No place like home for Ulster’s Nick Timoney

Ulster’s reward for finishing third in the United Rugby Championship after the 18 regular season games is to host Irish rivals Munster at Kingspan Stadium on the weekend of the 3rd June.

By Ciaran Donaghy
Monday, 23rd May 2022, 6:00 am

The Stormers dramatic late try at the Scarlets pushed Dan McFarland’s side from second to third which means if they overcome the Limerick men they will have to travel for the semi-final.

A narrow 24-21 win over the Sharks on Friday secured Ulster’s home tie in the last-eight and man of the man match Nick Timoney is happy to have home comforts for the knockout game with Munster.

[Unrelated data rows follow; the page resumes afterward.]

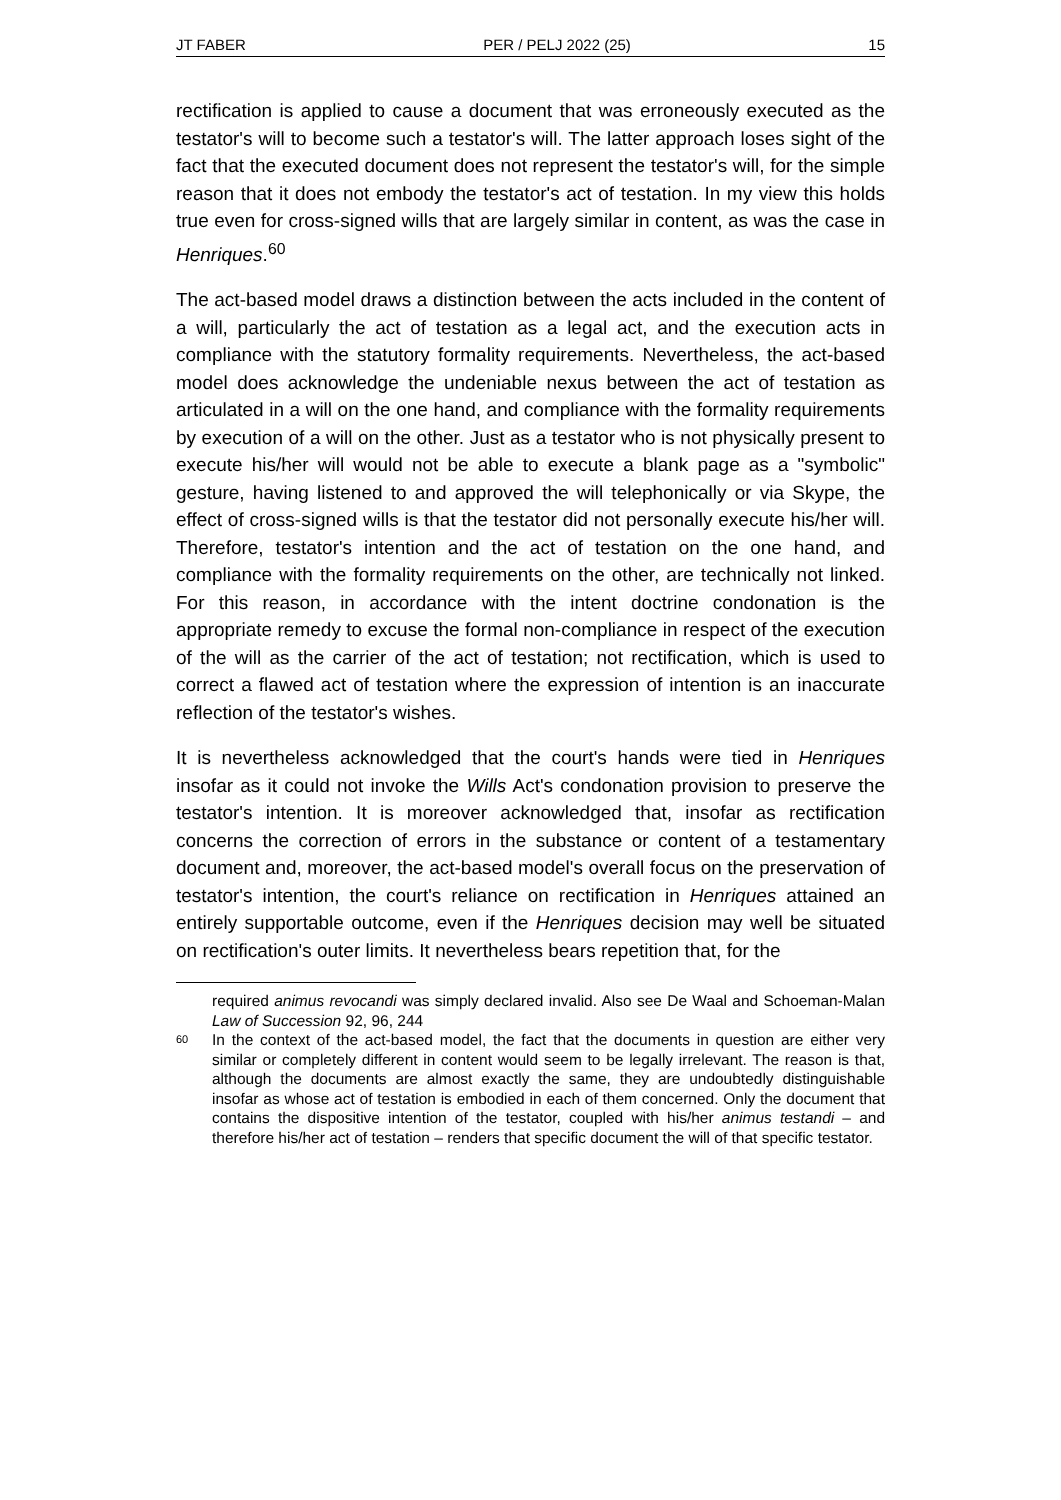JT FABER PER / PELJ 2022 (25) 15
rectification is applied to cause a document that was erroneously executed as the testator's will to become such a testator's will. The latter approach loses sight of the fact that the executed document does not represent the testator's will, for the simple reason that it does not embody the testator's act of testation. In my view this holds true even for cross-signed wills that are largely similar in content, as was the case in Henriques.<sup>60</sup>
The act-based model draws a distinction between the acts included in the content of a will, particularly the act of testation as a legal act, and the execution acts in compliance with the statutory formality requirements. Nevertheless, the act-based model does acknowledge the undeniable nexus between the act of testation as articulated in a will on the one hand, and compliance with the formality requirements by execution of a will on the other. Just as a testator who is not physically present to execute his/her will would not be able to execute a blank page as a "symbolic" gesture, having listened to and approved the will telephonically or via Skype, the effect of cross-signed wills is that the testator did not personally execute his/her will. Therefore, testator's intention and the act of testation on the one hand, and compliance with the formality requirements on the other, are technically not linked. For this reason, in accordance with the intent doctrine condonation is the appropriate remedy to excuse the formal non-compliance in respect of the execution of the will as the carrier of the act of testation; not rectification, which is used to correct a flawed act of testation where the expression of intention is an inaccurate reflection of the testator's wishes.
It is nevertheless acknowledged that the court's hands were tied in Henriques insofar as it could not invoke the Wills Act's condonation provision to preserve the testator's intention. It is moreover acknowledged that, insofar as rectification concerns the correction of errors in the substance or content of a testamentary document and, moreover, the act-based model's overall focus on the preservation of testator's intention, the court's reliance on rectification in Henriques attained an entirely supportable outcome, even if the Henriques decision may well be situated on rectification's outer limits. It nevertheless bears repetition that, for the
required animus revocandi was simply declared invalid. Also see De Waal and Schoeman-Malan Law of Succession 92, 96, 244
60 In the context of the act-based model, the fact that the documents in question are either very similar or completely different in content would seem to be legally irrelevant. The reason is that, although the documents are almost exactly the same, they are undoubtedly distinguishable insofar as whose act of testation is embodied in each of them concerned. Only the document that contains the dispositive intention of the testator, coupled with his/her animus testandi – and therefore his/her act of testation – renders that specific document the will of that specific testator.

“I think we are trending back in the right direction after having a bit of a dip in form,” said Timoney.

Nick Timoney was delighted Ulster secured a home quarter-final in the URC. (Photo by Lee Warren/Gallo Images/Getty Images)

“So it is positives not negatives, it’s a starter and a home quarter-final is a good place to be.

“A home quarter-final is huge for the club in general just giving the fans and the people another game to watch.

“A play-off game is huge for us just in terms of momentum of the place, the feel good and the buzz around the place.

“Obviously playing at home is more of an advantage than playing away, especially when some of the away games looked like being in South Africa as well, so it is massive for us.”

Timoney believes Ulster have turned the corner by securing a home quarter-final.

The side had had lost three consecutive URC games before winning in Edinburgh and had crashed out of Europe in that period.

“It proves to ourselves that we had a great run during the season then we lost it big time and had a terrible run for a few weeks,” said Timoney.

“Now we are sort of getting back into that flow of having a good run and hopefully the belief in the game we play will be stronger on the back of that because we have seen where it can go wrong, what we can do wrong and we sort of had to drag ourselves back into the right frame of things.

“The pressure is still on, the last two games felt like must-wins and obviously the quarter-final is a must win.

“We’re happy but nothing changes, it is good to get a couple of games practice with that pressure on ourselves knowing that we had to win, so from that point of view it was pretty good.”

Since leaving his native Dublin in 2016 to move north, the back row has watched Leinster win four domestic leagues and a Champions Cup.

Leo Cullen’s side contest another European final this Saturday, but Timoney is driven by a desire to win silverware at Ulster.

“I guess I always look at myself and where I’m at in my rugby career, and I assess if I’m all that happy,” he said.

“When I was a kid or if you’d asked me at the start of my career what I would have wanted to achieve at 26 I’d have ultimately said I’d have wanted to have won the league, the Champions Cup, have played 20 or 30 times for Ireland like a lot of lads that I’m mates with have.

“The worst thing you can have in a team is people that are happy getting picked.

“I just look at all the things I don’t have or all the things I’ve failed on and try to use that sometimes.”